Thursday, July 10, 2014

A Year In Review: Manhattan

What began in promise ended in celebration as Manhattan ended their 2013-14 season with first MAAC championship in ten years. (Photo courtesy of Jaden Daly)

When we made our first trip of the 2013-14 season to Draddy Gym for an early November practice before eventually getting to see Manhattan in 22 games, what stood out was the depth that Steve Masiello had built for the Jaspers, making them into not just a tough mid-major, but a roster that could stand up to any program in the nation. Two season-opening victories, a double-overtime thriller at La Salle followed by George Beamon's last-second heroics against Columbia only confirmed that suspicion.

A valiant loss to Fordham dropped Manhattan to 3-2 on the young season, but what happened from there only solidified the Jaspers as a threat on any given night, as the pride of Riverdale ripped off an eight-game winning streak highlighted by a convincing win at South Carolina, the first win for the program against a team from the Southeastern Conference since Bobby Gonzalez and Luis Flores led Manhattan to the biggest victory in school history, their 75-60 upset of nationally ranked Florida in the 2004 NCAA Tournament.

Then, the 2014 version of Flores, senior shooting guard George Beamon, landed hard on his shoulder while diving for a loose ball against Quinnipiac and did not return to the game. Manhattan fought on gamely without their leader, falling short by just five points to the Bobcats before managing to go 2-1 in Beamon's absence from the lineup, including a tour de force effort from fellow senior Michael Alvarado to erase a 10-point second half deficit against Marist to defeat the Red Foxes 86-79 in overtime.

"Adversity reveals who you are at all times," Masiello instructed those assembled for his postgame press conference after Alvarado's 33 points guided the Jaspers to an improbable comeback. "When you can survive when you're supposed to go down, you're going to live a long time."

Losses in three of four games, most notably a shocking defeat to a Fairfield team previously winless in MAAC play, dropped Manhattan to 7-4 in the league, two games behind bitter adversary Iona, whose win over the Jaspers on January 31 made it seem as though the Gaels would run away with the regular season championship. Yet the Jaspers, perhaps spurred by Masiello's adversity comment of three weeks prior, would only lose once the rest of the way going into the MAAC tournament in Springfield, capturing nine of their ten final regular season contests in a stretch that saw Emmy Andujar kill Iona yet again in a dramatic overtime victory two days before RaShawn Stores shut down conference Player of the Year Billy Baron to seal a sweep of Canisius, giving Manhattan the No. 2 seed going into the postseason.

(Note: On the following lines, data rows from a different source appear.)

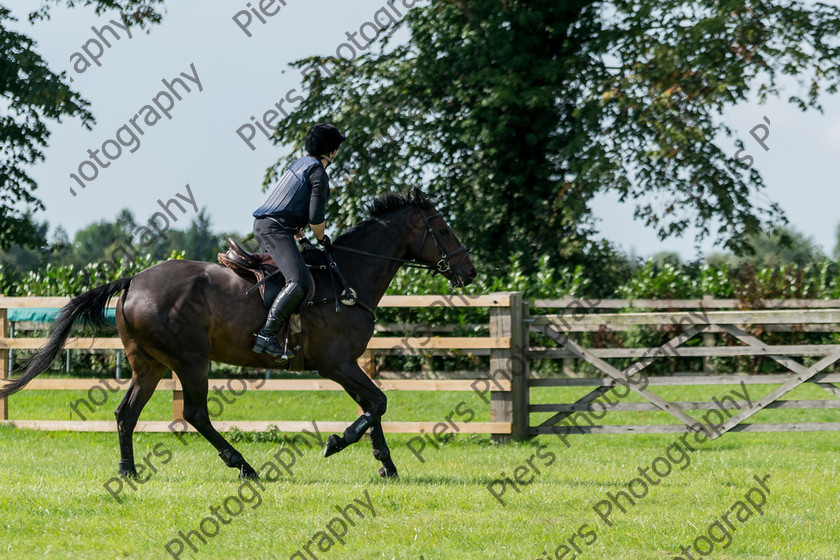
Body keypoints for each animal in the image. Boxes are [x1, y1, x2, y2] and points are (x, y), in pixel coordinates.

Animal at [0, 190, 472, 480]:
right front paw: (338, 443)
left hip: (148, 365)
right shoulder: (336, 363)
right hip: (192, 360)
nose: (469, 272)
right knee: (194, 414)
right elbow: (377, 403)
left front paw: (385, 465)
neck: (348, 277)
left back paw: (128, 471)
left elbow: (373, 406)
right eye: (443, 230)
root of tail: (133, 279)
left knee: (125, 413)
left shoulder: (348, 365)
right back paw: (242, 465)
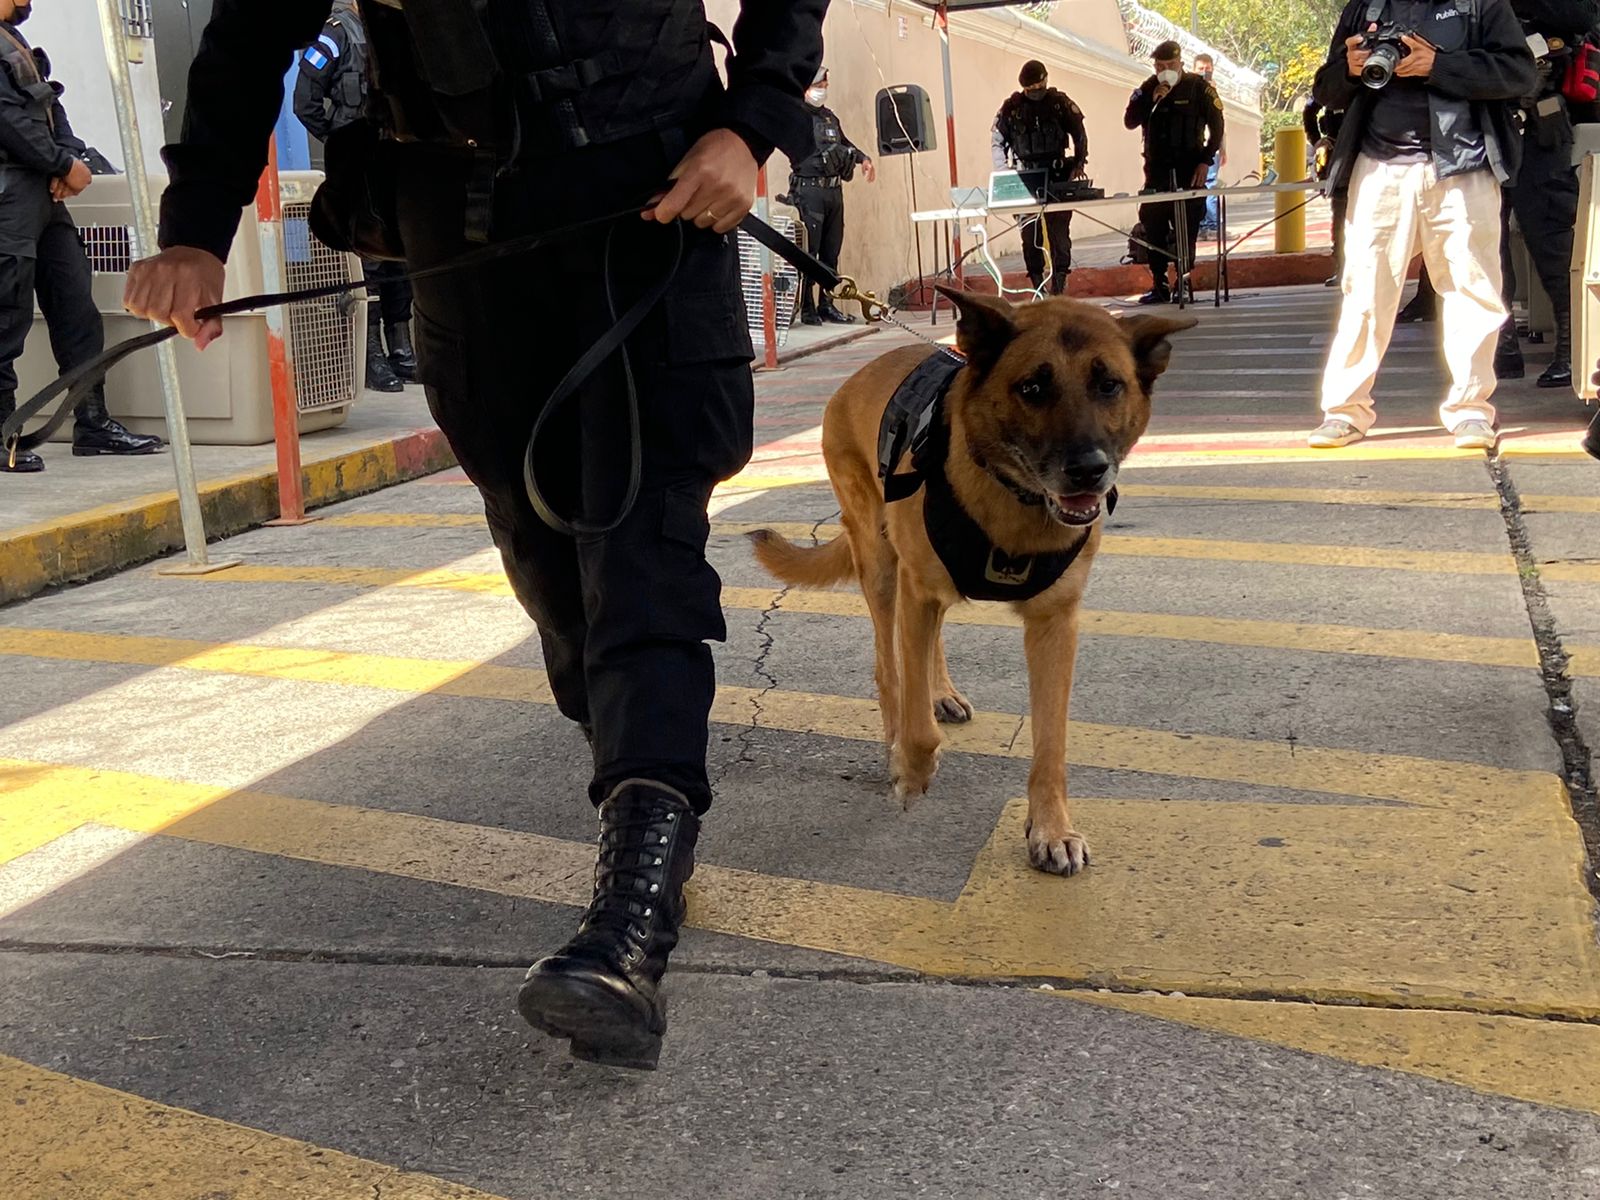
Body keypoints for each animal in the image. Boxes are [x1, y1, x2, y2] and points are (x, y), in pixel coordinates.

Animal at [748, 289, 1190, 876]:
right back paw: (896, 732)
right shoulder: (917, 591)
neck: (1012, 496)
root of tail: (853, 380)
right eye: (1033, 387)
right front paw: (911, 771)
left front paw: (1051, 828)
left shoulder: (1054, 625)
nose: (1089, 470)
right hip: (881, 567)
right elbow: (916, 724)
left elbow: (1051, 741)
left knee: (928, 643)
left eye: (1109, 384)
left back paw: (942, 693)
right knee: (890, 669)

Wins over Saint Peter's and a demon-exorcising victory over Quinnipiac set up a dream rubber match between the Jaspers and Iona, one in which Masiello made a case for both teams to be included among the NCAA Tournament field before the opening tip.

Each side played like they were deserving of such an honor, with neither the Jaspers nor Gaels giving in after inefficiency at the free throw line kept Iona alive even as Manhattan threatened to drive away. With the score 70-68, Tim Cluess called a timeout following an A.J. English dunk, leading to a foul on Jasper swingman Donovan Kates; a normally reliable free throw shooter, but in this moment, only successful on the first of two attempts.

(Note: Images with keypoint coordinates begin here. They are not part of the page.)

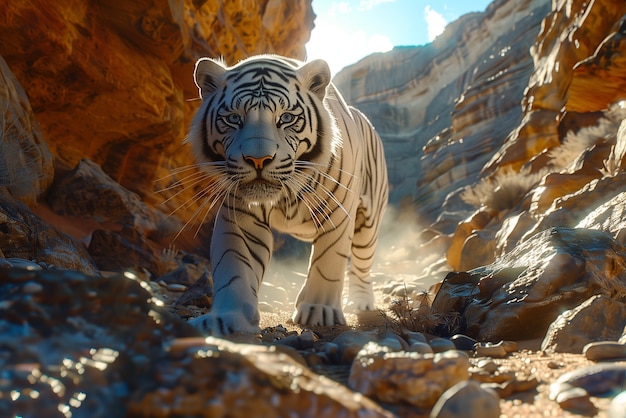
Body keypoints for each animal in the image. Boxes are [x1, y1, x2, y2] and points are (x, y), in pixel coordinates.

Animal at [183, 55, 386, 334]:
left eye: (286, 118)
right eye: (234, 118)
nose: (258, 159)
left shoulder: (338, 213)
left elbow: (328, 263)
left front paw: (319, 311)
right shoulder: (242, 215)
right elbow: (236, 266)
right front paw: (226, 319)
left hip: (368, 224)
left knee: (361, 265)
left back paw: (361, 302)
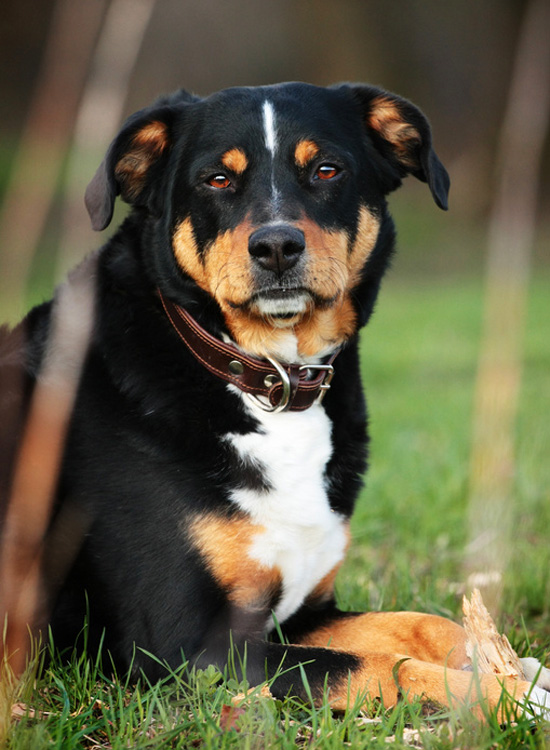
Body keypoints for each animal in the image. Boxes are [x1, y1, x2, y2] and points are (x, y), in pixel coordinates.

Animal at [1, 81, 550, 716]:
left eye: (326, 169)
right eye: (217, 179)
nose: (278, 245)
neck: (271, 382)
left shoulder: (303, 613)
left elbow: (419, 623)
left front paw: (521, 670)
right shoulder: (188, 648)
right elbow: (382, 666)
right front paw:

With no timeouts and only 16.3 seconds remaining, Iona drove the length of the floor, but was unable to get a decent look at the basket due to Manhattan's suffocating defense against both English and Sean Armand, forcing forward David Laury to take an off-balance three-pointer that grazed the rim as time expired, avenging a 60-57 loss the Jaspers had suffered to these same Gaels on this stage one year prior.

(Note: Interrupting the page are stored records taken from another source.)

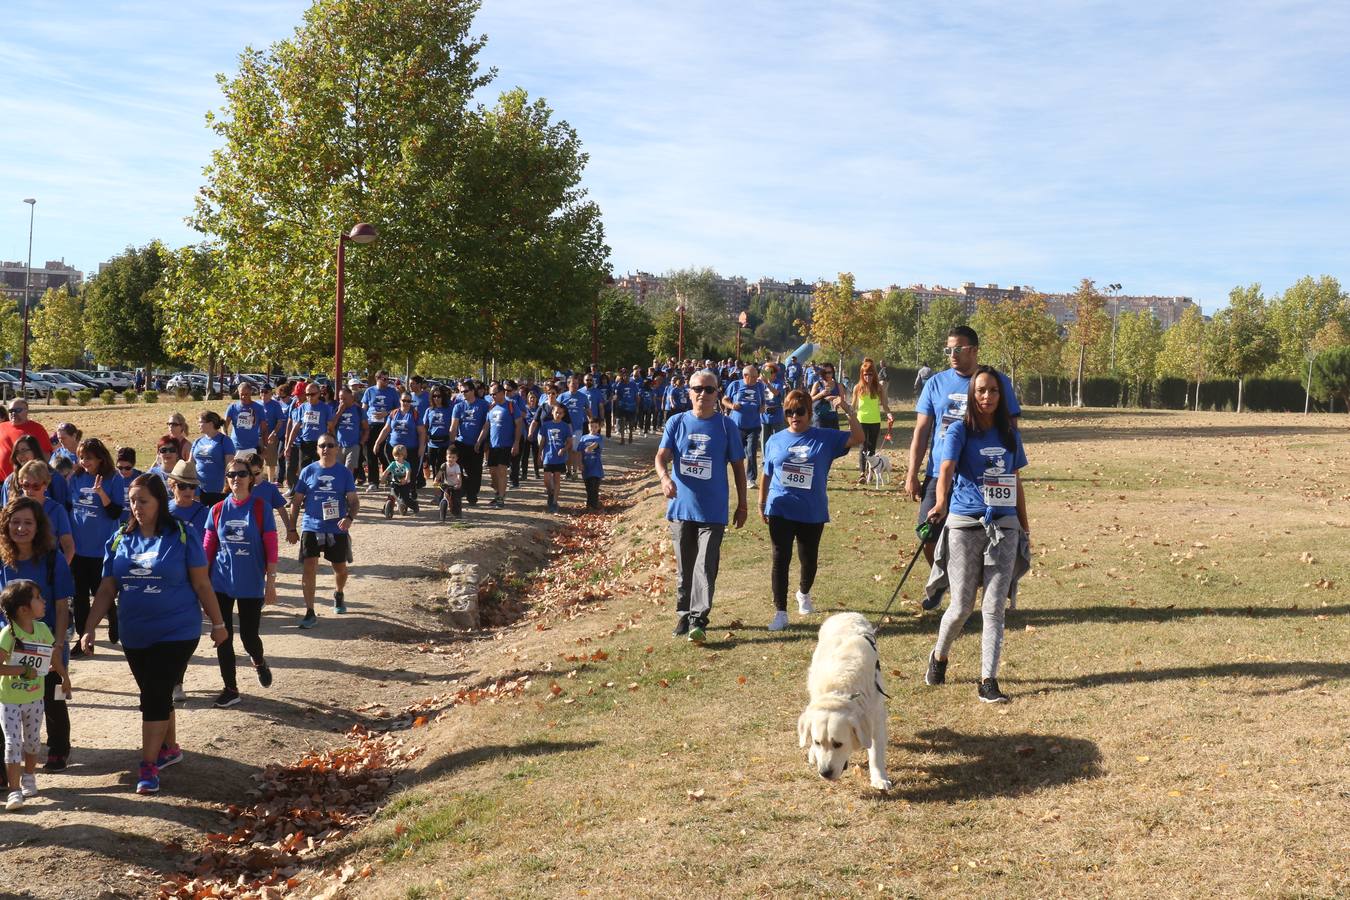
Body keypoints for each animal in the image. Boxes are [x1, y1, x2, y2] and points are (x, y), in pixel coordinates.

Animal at [793, 612, 891, 788]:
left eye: (838, 744)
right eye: (818, 742)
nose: (824, 773)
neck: (840, 689)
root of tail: (846, 613)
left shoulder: (876, 716)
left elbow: (876, 752)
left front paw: (879, 778)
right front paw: (813, 751)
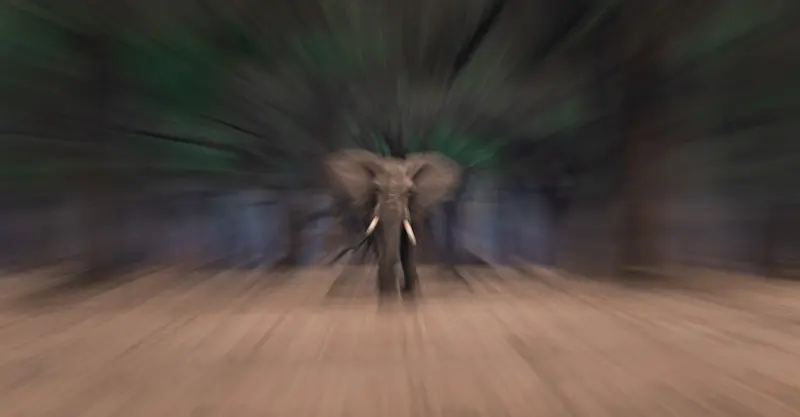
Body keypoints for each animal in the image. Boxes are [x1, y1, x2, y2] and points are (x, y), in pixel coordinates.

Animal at [324, 149, 462, 295]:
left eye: (409, 192)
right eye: (376, 189)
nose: (398, 287)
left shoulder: (415, 207)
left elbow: (409, 241)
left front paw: (410, 292)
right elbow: (381, 238)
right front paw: (387, 291)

"I can't even put it into words," a jubilant yet humble Masiello remarked after the win. "We've just been through so much."

The best was yet to come, however, as Manhattan was rewarded for its efforts with the No. 13 seed in the Midwest Regional and a matchup with reigning national champion Louisville, whose Hall of Fame head coach Rick Pitino groomed Masiello for six years prior to his return to Riverdale in 2011. For over 38 minutes, however, the team described as a mirror image of the Cardinals executed the Louisville playbook step by step to the tune of a 60-58 lead late in the second half. Louisville took the lead for good with four unanswered points preceding two Luke Hancock threes, the first coming after a pump fake fooled Beamon into jumping prematurely, the second an uncontested shot with 27.5 seconds left to vault Louisville to a 71-64 win. However, the star was Masiello, who was praised by his mentor Pitino on national television for "one of the best coaching jobs" he had seen in his 39 years in the game.

Beamon, Alvarado and Rhamel Brown may be gone from a team that embodied their New York roots and embraced its role as the scrappy underdog who stands with Goliath shot for shot, but that does not mean Manhattan has faded into the sunset. The core of last season's team is back for an encore, and, with a coach who has now proven that he can make some magic happen, a return to the field of 68 is possible once more.